Tinha algo debaixo daquilo tudo. Algo que podia rir de bobagens, que podia dançar na frente do computador, que podia planejar a presença de Fernanda Zaffari no nosso casamento falido de abobados desiludidos com a universidade e sem futuro algum nos bolsos. À época, nada disso era verdade, e hoje talvez nem tenha sido mais. Mas na hora eu apostava nisso, apostava nisso e voltava, toda segunda, meio muda, meio contrariada, meio constrangida, não sabia bem o porquê, mas eu precisava ir e me morreria inteiro se não fosse.
Lembro quando ele disse "hoje não", motivo algum. Em três anos, não importava se affair, fuck buddy, namorada, o devir não mudava em nada o fato de que eu nunca mereci a explicação de motivo algum. Nem no começo, nem no fim. Mas ele disse hoje não, amanhã também não, nem depois, a gente se fala. Na sexta, a noite mais aleatória de todas, fiquei com o outro. O outro era bom, me levava pra almoçar e pro cinema, não parecia me achar estupidamente burra por nunca ter lido Stendhal ou saber quem eram os maiores nomes do teatro americano contemporâneo. Grande merda, até hoje não sei e, bem bairrista, gosto do Alabarse, falem o que quiser. Ria do que eu falava e brincava de fazer futuros, gentil e querido. Mas não era ele. E me doía o fato de que não podia ser o outro, eu tentei que fosse o outro, eu queria que fosse o outro e disse isso pra ele quando depois as coisas aconteceram daquele jeito estranho que as coisas acontecem.

um, dois, teste.

Inspirado um pouco na obra da artista plástica Camila Bezoim ("declarações de desamor"), um pouco no fato de eu não ter grana pra bancar um psicólogo decente pra ouvir minhas chorumelas, um pouco do fato de que as algumas coisas têm de ser ditas pra que parem de existir.
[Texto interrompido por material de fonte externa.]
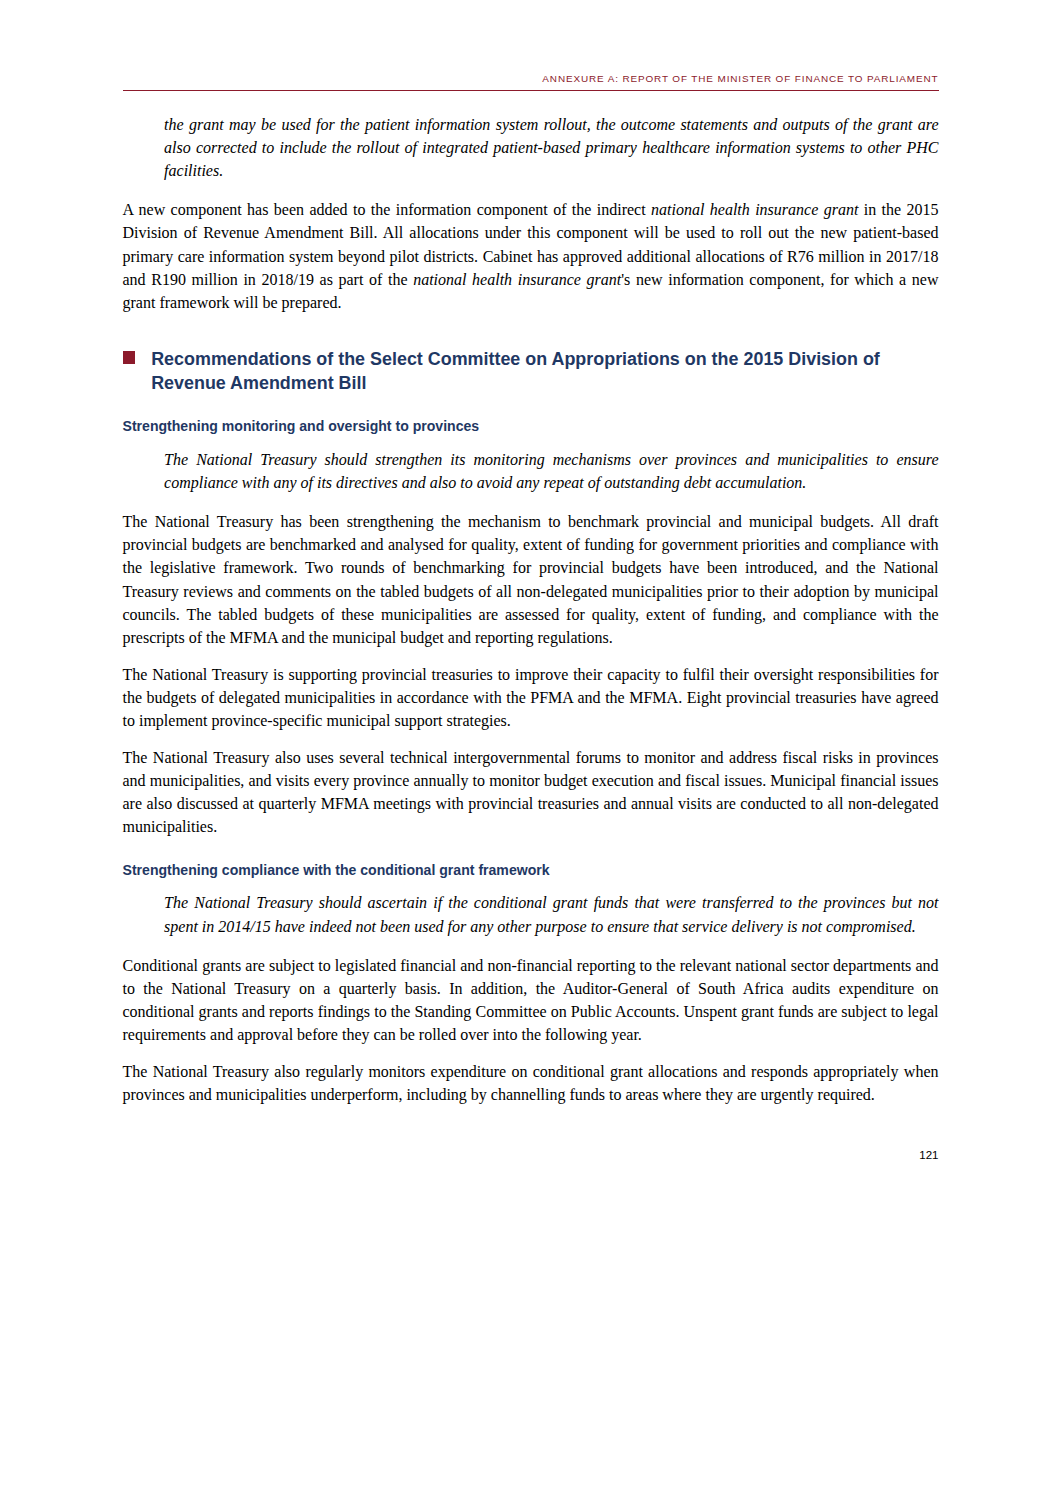Annexure A: Report of the Minister of Finance to Parliament
the grant may be used for the patient information system rollout, the outcome statements and outputs of the grant are also corrected to include the rollout of integrated patient-based primary healthcare information systems to other PHC facilities.
A new component has been added to the information component of the indirect national health insurance grant in the 2015 Division of Revenue Amendment Bill. All allocations under this component will be used to roll out the new patient-based primary care information system beyond pilot districts. Cabinet has approved additional allocations of R76 million in 2017/18 and R190 million in 2018/19 as part of the national health insurance grant's new information component, for which a new grant framework will be prepared.
Recommendations of the Select Committee on Appropriations on the 2015 Division of Revenue Amendment Bill
Strengthening monitoring and oversight to provinces
The National Treasury should strengthen its monitoring mechanisms over provinces and municipalities to ensure compliance with any of its directives and also to avoid any repeat of outstanding debt accumulation.
The National Treasury has been strengthening the mechanism to benchmark provincial and municipal budgets. All draft provincial budgets are benchmarked and analysed for quality, extent of funding for government priorities and compliance with the legislative framework. Two rounds of benchmarking for provincial budgets have been introduced, and the National Treasury reviews and comments on the tabled budgets of all non-delegated municipalities prior to their adoption by municipal councils. The tabled budgets of these municipalities are assessed for quality, extent of funding, and compliance with the prescripts of the MFMA and the municipal budget and reporting regulations.
The National Treasury is supporting provincial treasuries to improve their capacity to fulfil their oversight responsibilities for the budgets of delegated municipalities in accordance with the PFMA and the MFMA. Eight provincial treasuries have agreed to implement province-specific municipal support strategies.
The National Treasury also uses several technical intergovernmental forums to monitor and address fiscal risks in provinces and municipalities, and visits every province annually to monitor budget execution and fiscal issues. Municipal financial issues are also discussed at quarterly MFMA meetings with provincial treasuries and annual visits are conducted to all non-delegated municipalities.
Strengthening compliance with the conditional grant framework
The National Treasury should ascertain if the conditional grant funds that were transferred to the provinces but not spent in 2014/15 have indeed not been used for any other purpose to ensure that service delivery is not compromised.
Conditional grants are subject to legislated financial and non-financial reporting to the relevant national sector departments and to the National Treasury on a quarterly basis. In addition, the Auditor-General of South Africa audits expenditure on conditional grants and reports findings to the Standing Committee on Public Accounts. Unspent grant funds are subject to legal requirements and approval before they can be rolled over into the following year.
The National Treasury also regularly monitors expenditure on conditional grant allocations and responds appropriately when provinces and municipalities underperform, including by channelling funds to areas where they are urgently required.
121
(Um pouco também pra eu não estar estudando processo civil).


Muito mais pra ser escrito que pra ser lido, então não prometo nenhuma qualidade,
só alguns gritos que faltam ser gritados pra perderem a voz;
alguns momentos deprê que precisam tornar-se escrita pra não se tornarem rotina,
e toda essa babaquice de quem acreditou demais pra se reter ao que era real.


Dor-de-cotovelo, dor do braço inteiro, como se quiser. Nada que valha sua leitura.